Sueddeutsche Zeitung:
  • Saudi Arabia Says Russia Joining Religious War in Syria. Russia is getting involved in a religious war by fighting alongside Iran and Syrian President Bashar Al-Assad, Saudi Arabian Foreign Minister Adel Al-Jubeir said in an interview. Not in Russia's benefit to signal to its Sunni Muslim population that it's fighting alongside Shi'ite Muslims. Assad's grip on Syria not tenable, he'll be gone in "three months, six months or three years". Saudi Arabia willing to participate in ground combat in Syria if anti-IS coalition decides that's necessary.

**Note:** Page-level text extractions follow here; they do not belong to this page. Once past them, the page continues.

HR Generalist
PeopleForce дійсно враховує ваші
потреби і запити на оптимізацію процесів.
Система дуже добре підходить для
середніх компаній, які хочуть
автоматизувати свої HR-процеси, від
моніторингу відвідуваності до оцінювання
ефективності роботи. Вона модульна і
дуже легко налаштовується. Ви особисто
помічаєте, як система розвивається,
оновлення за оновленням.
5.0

  • PBOC Zhou Says Outflows Need Not Be Capital Flight. China has ample reserves to ensure payments and defend yuan stability, PBOC Governor Zhou Xiaochuan says in an interview. No basis for continued yuan devaluation. No need to worry about short-term decline in forex reserves. Zhou dismisses rumors on China tightening capital controls. Rumors designed to shake confidence, benefit speculation, he said. China won't allow speculation lead market sentiment.